A Most Portentous Event
Before condemning the American South for its use of African labor in its agricultural production, one must first highlight the roles of the African tribes who sold their own people into slavery. One must add to this the Portuguese, Spanish, British and French – and later New Englanders who conducted the transatlantic slave trade. Below, prominent Wilmington attorney and Attorney General of the Confederate States, lamented postwar the inauguration of slavery into Carolina by British Colonial Governor Yeamans.
A Most Portentous Event
“We draw a veil over the sad scenes enacted there, but we recall the fact that it was not until after the slave traders of the North had received full value of their human merchandise from their Southern brethren that our neighbors began to realize the enormity of the institution of slavery.
With reference to the introduction of slavery into Carolina by the Colonial Governor John Yeamans, from Barbados in 1671, the late George Davis said:
‘This seems to be a simple announcement of a very commonplace fact; but it was the little cloud no bigger than a man’s hand. It was the most portentous event of all our early history. For Yeaman’s carried with him from Barbados his negro slaves; and that was the first introduction of African slavery into Carolina. (Bancroft, V2, p. 170; Rivers, p169.)
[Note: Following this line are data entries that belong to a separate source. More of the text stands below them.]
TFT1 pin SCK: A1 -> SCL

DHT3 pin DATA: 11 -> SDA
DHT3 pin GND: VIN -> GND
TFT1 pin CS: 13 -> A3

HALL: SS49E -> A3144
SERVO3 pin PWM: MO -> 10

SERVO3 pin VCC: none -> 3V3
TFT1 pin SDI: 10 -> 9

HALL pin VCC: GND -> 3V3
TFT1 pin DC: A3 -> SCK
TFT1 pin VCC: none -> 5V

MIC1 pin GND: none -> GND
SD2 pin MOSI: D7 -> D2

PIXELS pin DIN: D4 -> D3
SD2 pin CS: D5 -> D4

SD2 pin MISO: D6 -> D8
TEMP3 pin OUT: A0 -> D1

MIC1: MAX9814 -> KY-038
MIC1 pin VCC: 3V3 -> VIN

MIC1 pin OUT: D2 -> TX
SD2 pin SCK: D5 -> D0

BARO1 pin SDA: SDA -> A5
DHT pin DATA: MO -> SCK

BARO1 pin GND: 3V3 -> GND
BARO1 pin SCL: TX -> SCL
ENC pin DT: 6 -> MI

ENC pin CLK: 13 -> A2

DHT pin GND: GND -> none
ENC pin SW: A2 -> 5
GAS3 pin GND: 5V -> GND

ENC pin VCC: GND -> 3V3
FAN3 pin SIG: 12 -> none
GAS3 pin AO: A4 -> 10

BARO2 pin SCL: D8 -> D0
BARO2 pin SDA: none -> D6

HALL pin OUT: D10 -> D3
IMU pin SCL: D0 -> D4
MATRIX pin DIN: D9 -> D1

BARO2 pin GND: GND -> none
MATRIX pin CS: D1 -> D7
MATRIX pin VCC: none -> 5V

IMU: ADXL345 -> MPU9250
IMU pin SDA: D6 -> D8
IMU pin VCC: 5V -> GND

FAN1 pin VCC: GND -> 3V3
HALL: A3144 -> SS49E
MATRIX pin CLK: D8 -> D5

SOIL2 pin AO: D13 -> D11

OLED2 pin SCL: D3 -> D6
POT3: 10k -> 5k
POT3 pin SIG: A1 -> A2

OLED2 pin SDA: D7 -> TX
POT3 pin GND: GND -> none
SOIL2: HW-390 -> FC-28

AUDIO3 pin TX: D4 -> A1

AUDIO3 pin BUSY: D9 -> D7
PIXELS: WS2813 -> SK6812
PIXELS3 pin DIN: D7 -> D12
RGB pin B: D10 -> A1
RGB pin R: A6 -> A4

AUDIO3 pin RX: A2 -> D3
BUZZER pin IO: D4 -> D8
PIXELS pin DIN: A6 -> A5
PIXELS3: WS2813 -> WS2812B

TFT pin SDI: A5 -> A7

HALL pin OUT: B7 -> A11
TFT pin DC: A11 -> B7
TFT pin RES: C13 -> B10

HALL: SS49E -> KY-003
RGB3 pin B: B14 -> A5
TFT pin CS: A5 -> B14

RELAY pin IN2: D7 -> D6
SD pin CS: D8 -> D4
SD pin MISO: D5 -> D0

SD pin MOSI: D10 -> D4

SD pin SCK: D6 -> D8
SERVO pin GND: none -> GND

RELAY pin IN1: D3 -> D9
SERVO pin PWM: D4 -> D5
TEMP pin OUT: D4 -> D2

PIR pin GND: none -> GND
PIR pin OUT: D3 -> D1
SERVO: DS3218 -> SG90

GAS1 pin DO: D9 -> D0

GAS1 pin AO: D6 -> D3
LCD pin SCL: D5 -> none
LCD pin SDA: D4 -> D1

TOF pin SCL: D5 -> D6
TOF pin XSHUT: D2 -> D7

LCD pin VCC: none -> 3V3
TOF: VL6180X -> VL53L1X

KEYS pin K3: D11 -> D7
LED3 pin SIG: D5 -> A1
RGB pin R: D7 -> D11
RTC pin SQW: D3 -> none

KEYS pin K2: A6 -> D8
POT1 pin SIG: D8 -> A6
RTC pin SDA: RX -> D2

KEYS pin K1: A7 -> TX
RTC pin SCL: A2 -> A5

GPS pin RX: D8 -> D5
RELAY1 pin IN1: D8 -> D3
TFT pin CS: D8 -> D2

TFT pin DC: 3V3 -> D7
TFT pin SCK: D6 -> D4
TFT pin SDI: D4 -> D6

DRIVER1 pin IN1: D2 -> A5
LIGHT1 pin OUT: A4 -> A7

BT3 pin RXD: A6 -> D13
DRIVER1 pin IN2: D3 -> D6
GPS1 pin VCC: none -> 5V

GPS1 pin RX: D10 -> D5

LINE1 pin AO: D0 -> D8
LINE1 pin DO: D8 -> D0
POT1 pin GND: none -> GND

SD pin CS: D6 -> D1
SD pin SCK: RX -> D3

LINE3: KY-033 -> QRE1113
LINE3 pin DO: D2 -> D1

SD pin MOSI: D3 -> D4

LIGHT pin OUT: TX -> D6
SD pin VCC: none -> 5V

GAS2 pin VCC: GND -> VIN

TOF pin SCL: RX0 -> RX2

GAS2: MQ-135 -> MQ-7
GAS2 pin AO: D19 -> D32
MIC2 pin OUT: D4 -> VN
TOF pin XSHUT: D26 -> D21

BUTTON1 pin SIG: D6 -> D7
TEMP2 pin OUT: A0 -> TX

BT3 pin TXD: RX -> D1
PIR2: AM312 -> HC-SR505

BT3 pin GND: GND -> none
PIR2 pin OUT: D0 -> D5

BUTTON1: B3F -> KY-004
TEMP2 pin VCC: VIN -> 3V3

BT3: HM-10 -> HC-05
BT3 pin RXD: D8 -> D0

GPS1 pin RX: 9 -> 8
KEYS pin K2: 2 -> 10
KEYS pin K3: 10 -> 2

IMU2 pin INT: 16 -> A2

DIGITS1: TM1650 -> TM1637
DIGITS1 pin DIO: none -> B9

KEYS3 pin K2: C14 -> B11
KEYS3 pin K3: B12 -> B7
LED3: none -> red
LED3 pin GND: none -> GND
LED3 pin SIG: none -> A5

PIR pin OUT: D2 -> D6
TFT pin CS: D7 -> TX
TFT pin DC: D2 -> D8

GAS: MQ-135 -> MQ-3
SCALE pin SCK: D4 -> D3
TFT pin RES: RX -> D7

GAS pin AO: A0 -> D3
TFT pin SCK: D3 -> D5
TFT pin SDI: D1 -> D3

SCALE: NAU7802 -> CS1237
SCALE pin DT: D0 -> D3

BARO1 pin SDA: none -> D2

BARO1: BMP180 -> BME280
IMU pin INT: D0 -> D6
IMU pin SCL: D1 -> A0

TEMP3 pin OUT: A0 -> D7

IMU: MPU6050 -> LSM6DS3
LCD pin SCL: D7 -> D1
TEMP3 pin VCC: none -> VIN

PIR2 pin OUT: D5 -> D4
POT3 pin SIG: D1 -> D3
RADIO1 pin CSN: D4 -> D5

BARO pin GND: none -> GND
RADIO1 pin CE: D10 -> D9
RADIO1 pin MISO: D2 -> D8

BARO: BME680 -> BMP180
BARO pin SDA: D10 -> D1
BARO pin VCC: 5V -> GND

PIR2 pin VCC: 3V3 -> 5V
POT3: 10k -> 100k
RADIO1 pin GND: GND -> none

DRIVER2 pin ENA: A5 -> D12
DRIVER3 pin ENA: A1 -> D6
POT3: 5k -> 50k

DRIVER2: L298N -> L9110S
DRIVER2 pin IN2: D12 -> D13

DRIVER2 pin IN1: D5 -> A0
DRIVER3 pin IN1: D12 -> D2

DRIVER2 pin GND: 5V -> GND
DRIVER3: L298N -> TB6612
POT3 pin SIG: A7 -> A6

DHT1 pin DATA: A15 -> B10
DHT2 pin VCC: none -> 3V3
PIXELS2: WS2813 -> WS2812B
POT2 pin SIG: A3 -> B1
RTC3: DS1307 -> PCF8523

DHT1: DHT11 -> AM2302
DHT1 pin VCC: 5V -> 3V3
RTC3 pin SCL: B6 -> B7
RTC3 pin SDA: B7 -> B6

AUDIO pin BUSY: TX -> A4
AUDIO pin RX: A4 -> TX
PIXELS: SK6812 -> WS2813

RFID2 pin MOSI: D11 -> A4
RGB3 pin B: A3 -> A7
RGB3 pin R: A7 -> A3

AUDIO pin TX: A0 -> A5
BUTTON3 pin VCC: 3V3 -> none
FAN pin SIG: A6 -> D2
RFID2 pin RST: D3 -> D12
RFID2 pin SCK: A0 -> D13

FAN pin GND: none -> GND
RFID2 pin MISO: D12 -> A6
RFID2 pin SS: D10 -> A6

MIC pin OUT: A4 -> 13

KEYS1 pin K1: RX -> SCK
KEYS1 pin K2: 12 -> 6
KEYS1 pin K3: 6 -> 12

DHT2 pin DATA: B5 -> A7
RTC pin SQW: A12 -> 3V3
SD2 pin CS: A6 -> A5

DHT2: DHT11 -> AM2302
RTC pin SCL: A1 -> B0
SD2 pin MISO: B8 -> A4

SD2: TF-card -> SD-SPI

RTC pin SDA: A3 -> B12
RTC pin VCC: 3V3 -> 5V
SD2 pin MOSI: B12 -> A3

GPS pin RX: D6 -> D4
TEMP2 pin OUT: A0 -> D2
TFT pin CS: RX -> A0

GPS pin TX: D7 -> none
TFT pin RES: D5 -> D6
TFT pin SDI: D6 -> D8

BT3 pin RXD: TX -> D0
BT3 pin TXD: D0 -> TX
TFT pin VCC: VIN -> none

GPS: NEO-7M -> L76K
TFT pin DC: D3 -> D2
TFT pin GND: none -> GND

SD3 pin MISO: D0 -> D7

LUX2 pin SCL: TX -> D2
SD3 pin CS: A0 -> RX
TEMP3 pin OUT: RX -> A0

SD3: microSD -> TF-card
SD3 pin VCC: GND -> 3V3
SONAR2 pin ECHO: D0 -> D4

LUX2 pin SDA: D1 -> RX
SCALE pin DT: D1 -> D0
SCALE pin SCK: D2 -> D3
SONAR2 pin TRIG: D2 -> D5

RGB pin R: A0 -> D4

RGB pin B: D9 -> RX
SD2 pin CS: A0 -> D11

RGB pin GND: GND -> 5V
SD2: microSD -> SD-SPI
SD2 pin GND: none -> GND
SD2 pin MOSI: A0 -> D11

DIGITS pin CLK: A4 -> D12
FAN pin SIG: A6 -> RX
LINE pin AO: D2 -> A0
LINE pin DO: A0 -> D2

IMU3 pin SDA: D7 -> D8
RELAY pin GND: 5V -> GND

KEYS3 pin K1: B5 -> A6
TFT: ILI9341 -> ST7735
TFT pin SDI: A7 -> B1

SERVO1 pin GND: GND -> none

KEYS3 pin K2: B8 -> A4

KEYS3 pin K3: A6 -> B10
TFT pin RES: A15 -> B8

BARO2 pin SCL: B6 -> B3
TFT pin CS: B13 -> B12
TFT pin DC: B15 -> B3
If, as he sat by the camp-fire in that lonely Southern wilderness, Yeamans could have gazed with prophetic vision down the vista of two hundred years, and seem the stormy and tragic end of that which he was then so quietly inaugurating the beginning, must he not have exclaimed to Ophelia, as she beheld the wreck of her heart’s young love:
“ ‘O, woe is me! To have seen what I have seen, see what I see’”!
(Tales and Traditions of the Lower Cape Fear, 1661-1896. James Sprunt. LeGwin Brothers, Printers & Publishers, 1896.